* **WORK ORDER**: In your transcription, keep every record exact and leave out the pictures.

-- RECORDS FOR THIS TASK follows --

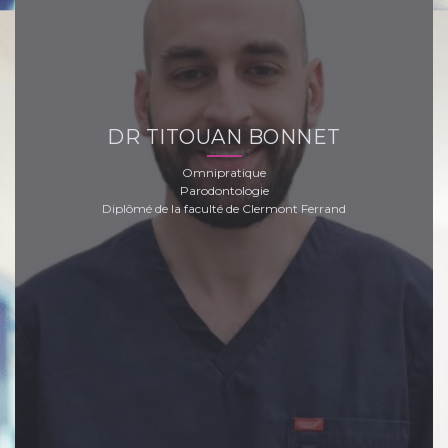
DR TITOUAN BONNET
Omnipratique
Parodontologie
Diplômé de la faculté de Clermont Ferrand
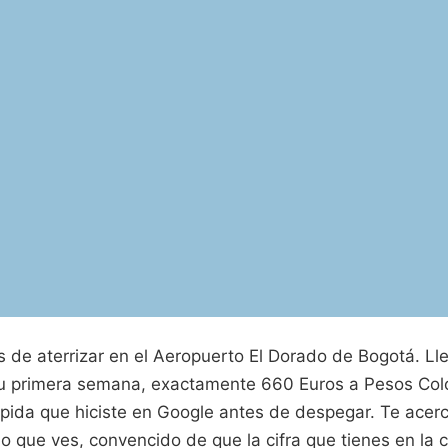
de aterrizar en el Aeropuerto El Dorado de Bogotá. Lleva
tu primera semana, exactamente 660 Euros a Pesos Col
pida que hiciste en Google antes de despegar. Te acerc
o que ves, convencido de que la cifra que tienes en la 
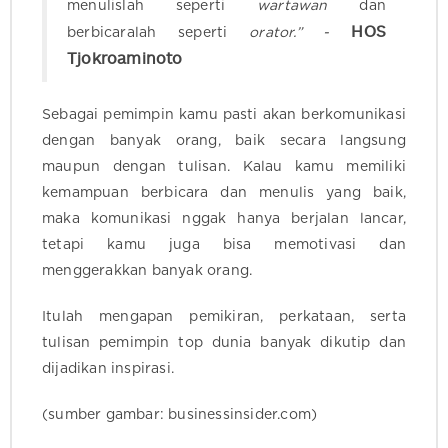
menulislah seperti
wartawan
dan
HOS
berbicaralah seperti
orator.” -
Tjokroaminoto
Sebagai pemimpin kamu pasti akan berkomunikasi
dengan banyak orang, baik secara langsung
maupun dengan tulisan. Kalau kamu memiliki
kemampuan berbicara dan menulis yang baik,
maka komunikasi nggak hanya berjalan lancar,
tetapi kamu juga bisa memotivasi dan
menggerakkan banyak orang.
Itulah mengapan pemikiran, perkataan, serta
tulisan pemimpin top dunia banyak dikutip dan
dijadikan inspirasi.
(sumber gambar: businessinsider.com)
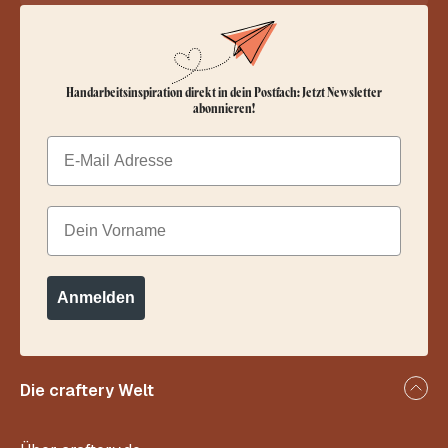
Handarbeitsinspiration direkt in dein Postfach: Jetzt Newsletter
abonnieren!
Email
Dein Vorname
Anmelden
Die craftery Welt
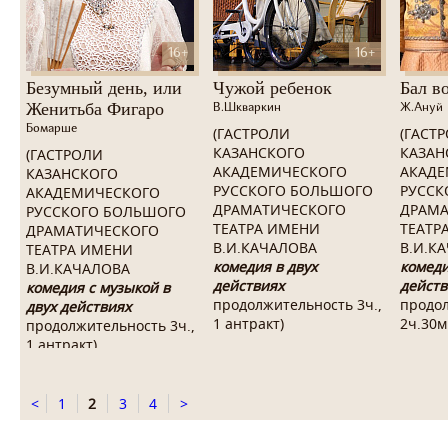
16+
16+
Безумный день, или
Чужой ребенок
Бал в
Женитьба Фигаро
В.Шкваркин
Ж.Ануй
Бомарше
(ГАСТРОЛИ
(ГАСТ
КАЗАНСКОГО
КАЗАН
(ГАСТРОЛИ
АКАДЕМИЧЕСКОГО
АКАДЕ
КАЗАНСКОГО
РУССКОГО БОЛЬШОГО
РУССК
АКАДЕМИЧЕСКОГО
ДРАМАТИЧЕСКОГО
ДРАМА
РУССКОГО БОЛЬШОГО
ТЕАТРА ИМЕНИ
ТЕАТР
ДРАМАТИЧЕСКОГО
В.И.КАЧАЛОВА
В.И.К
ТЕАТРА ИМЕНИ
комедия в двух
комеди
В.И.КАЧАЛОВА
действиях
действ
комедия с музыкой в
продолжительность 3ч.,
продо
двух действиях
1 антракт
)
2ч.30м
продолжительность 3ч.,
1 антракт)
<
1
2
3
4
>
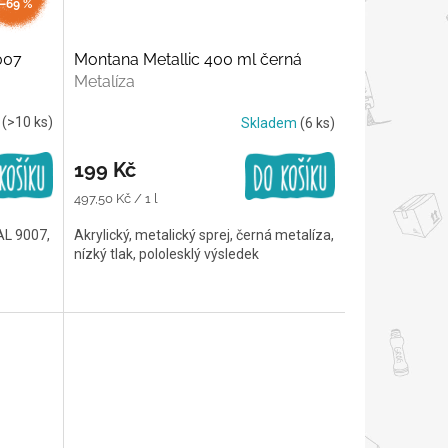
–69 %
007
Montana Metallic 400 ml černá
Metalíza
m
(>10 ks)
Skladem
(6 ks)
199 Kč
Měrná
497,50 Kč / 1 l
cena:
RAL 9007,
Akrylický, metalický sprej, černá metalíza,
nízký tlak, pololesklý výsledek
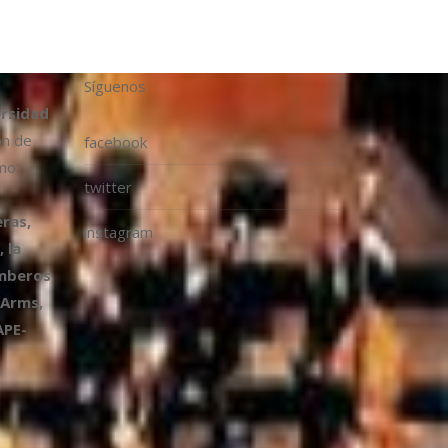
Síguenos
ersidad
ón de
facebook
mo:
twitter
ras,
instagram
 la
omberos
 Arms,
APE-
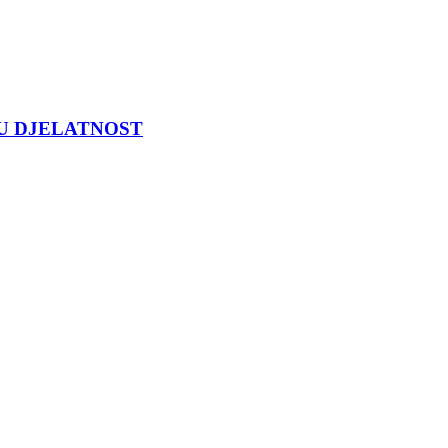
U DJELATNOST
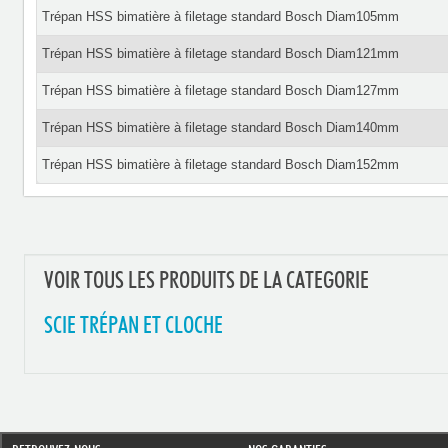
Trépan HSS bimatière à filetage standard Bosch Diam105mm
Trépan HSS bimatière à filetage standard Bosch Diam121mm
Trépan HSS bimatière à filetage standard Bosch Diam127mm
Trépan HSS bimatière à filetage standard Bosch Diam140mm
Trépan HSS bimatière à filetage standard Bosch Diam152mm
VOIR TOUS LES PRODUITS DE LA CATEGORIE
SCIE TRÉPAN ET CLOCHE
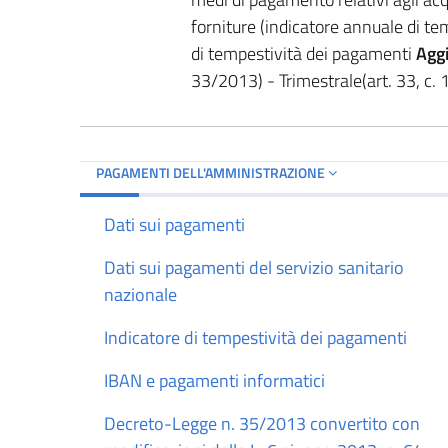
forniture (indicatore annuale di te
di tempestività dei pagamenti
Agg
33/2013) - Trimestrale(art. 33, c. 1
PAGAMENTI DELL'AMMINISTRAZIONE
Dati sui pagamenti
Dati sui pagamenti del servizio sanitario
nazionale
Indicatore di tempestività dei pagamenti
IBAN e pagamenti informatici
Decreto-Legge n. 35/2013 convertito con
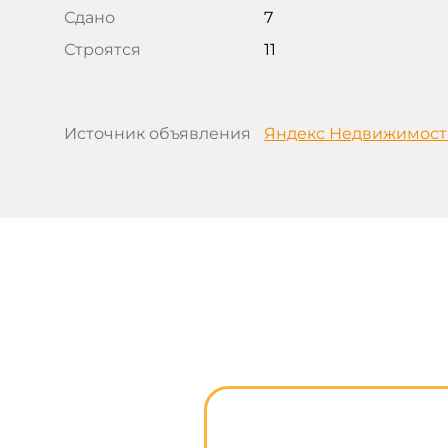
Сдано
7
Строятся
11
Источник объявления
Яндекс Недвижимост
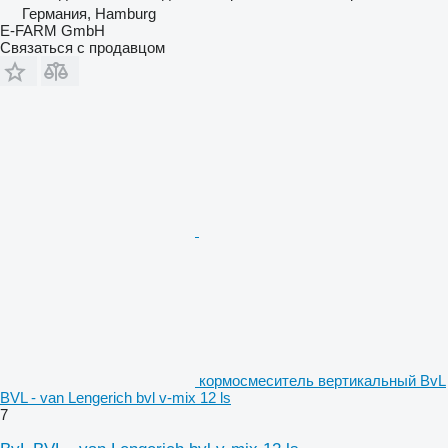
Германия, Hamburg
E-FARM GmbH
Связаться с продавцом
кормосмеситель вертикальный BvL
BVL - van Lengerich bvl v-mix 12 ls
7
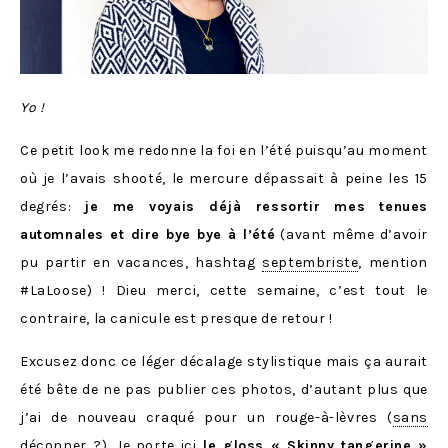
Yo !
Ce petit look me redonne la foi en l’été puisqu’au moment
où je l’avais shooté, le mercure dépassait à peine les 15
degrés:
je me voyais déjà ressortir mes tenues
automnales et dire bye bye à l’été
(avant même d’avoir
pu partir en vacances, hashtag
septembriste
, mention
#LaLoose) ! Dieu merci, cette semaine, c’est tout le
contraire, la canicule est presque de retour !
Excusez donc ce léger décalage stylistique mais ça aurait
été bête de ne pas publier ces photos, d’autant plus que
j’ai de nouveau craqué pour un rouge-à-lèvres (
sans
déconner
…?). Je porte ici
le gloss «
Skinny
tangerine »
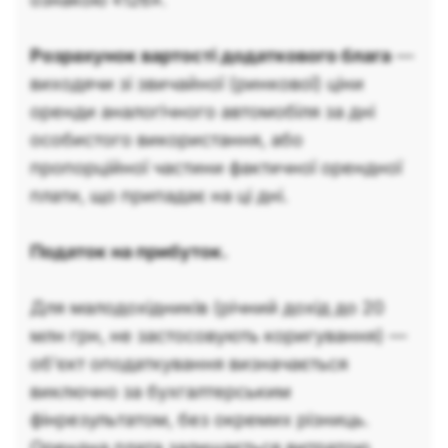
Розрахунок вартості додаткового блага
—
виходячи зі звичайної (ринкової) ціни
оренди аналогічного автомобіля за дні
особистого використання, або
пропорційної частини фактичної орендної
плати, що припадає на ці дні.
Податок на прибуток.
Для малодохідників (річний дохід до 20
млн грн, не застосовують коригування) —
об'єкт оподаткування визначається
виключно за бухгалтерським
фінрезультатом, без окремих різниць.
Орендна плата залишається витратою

-- RECORDS FOR THIS TASK concluded --

* **RESPONSE TO THIS TASK**:
DR TITOUAN BONNET
Omnipratique
Parodontologie
Diplômé de la faculté de Clermont Ferrand
de aterrizar en el Aeropuerto El Dorado de Bogotá. Lleva
tu primera semana, exactamente 660 Euros a Pesos Col
pida que hiciste en Google antes de despegar. Te acerc
o que ves, convencido de que la cifra que tienes en la 
menulislah seperti
wartawan
dan
HOS
berbicaralah seperti
orator.” -
Tjokroaminoto
Sebagai pemimpin kamu pasti akan berkomunikasi
dengan banyak orang, baik secara langsung
maupun dengan tulisan. Kalau kamu memiliki
kemampuan berbicara dan menulis yang baik,
maka komunikasi nggak hanya berjalan lancar,
tetapi kamu juga bisa memotivasi dan
menggerakkan banyak orang.
Itulah mengapan pemikiran, perkataan, serta
tulisan pemimpin top dunia banyak dikutip dan
dijadikan inspirasi.
(sumber gambar: businessinsider.com)
Handarbeitsinspiration direkt in dein Postfach: Jetzt Newsletter
abonnieren!
Email
Dein Vorname
Anmelden
Die craftery Welt
16+
16+
Безумный день, или
Чужой ребенок
Бал в
Женитьба Фигаро
В.Шкваркин
Ж.Ануй
Бомарше
(ГАСТРОЛИ
(ГАСТ
КАЗАНСКОГО
КАЗАН
(ГАСТРОЛИ
АКАДЕМИЧЕСКОГО
АКАДЕ
КАЗАНСКОГО
РУССКОГО БОЛЬШОГО
РУССК
АКАДЕМИЧЕСКОГО
ДРАМАТИЧЕСКОГО
ДРАМА
РУССКОГО БОЛЬШОГО
ТЕАТРА ИМЕНИ
ТЕАТР
ДРАМАТИЧЕСКОГО
В.И.КАЧАЛОВА
В.И.К
ТЕАТРА ИМЕНИ
комедия в двух
комеди
В.И.КАЧАЛОВА
действиях
действ
комедия с музыкой в
продолжительность 3ч.,
продо
двух действиях
1 антракт
)
2ч.30м
продолжительность 3ч.,
1 антракт)
<
1
2
3
4
>
–69 %
007
Montana Metallic 400 ml černá
Metalíza
m
(>10 ks)
Skladem
(6 ks)
199 Kč
Měrná
497,50 Kč / 1 l
cena:
RAL 9007,
Akrylický, metalický sprej, černá metalíza,
nízký tlak, pololesklý výsledek
Síguenos
ersidad
ón de
facebook
mo:
twitter
ras,
instagram
 la
omberos
 Arms,
APE-
U DJELATNOST
Trépan HSS bimatière à filetage standard Bosch Diam105mm
Trépan HSS bimatière à filetage standard Bosch Diam121mm
Trépan HSS bimatière à filetage standard Bosch Diam127mm
Trépan HSS bimatière à filetage standard Bosch Diam140mm
Trépan HSS bimatière à filetage standard Bosch Diam152mm
VOIR TOUS LES PRODUITS DE LA CATEGORIE
SCIE TRÉPAN ET CLOCHE
forniture (indicatore annuale di te
di tempestività dei pagamenti
Agg
33/2013) - Trimestrale(art. 33, c. 1
PAGAMENTI DELL'AMMINISTRAZIONE
Dati sui pagamenti
Dati sui pagamenti del servizio sanitario
nazionale
Indicatore di tempestività dei pagamenti
IBAN e pagamenti informatici
Decreto-Legge n. 35/2013 convertito con
Сдано
7
Строятся
11
Источник объявления
Яндекс Недвижимост
Германия, Hamburg
E-FARM GmbH
Связаться с продавцом
кормосмеситель вертикальный BvL
BVL - van Lengerich bvl v-mix 12 ls
7
Yo !
Ce petit look me redonne la foi en l’été puisqu’au moment
où je l’avais shooté, le mercure dépassait à peine les 15
degrés:
je me voyais déjà ressortir mes tenues
automnales et dire bye bye à l’été
(avant même d’avoir
pu partir en vacances, hashtag
septembriste
, mention
#LaLoose) ! Dieu merci, cette semaine, c’est tout le
contraire, la canicule est presque de retour !
Excusez donc ce léger décalage stylistique mais ça aurait
été bête de ne pas publier ces photos, d’autant plus que
j’ai de nouveau craqué pour un rouge-à-lèvres (
sans
déconner
…?). Je porte ici
le gloss «
Skinny
tangerine »
Розрахунок вартості додаткового блага
—
виходячи зі звичайної (ринкової) ціни
оренди аналогічного автомобіля за дні
особистого використання, або
пропорційної частини фактичної орендної
плати, що припадає на ці дні.
Податок на прибуток.
Для малодохідників (річний дохід до 20
млн грн, не застосовують коригування) —
об'єкт оподаткування визначається
виключно за бухгалтерським
фінрезультатом, без окремих різниць.
Орендна плата залишається витратою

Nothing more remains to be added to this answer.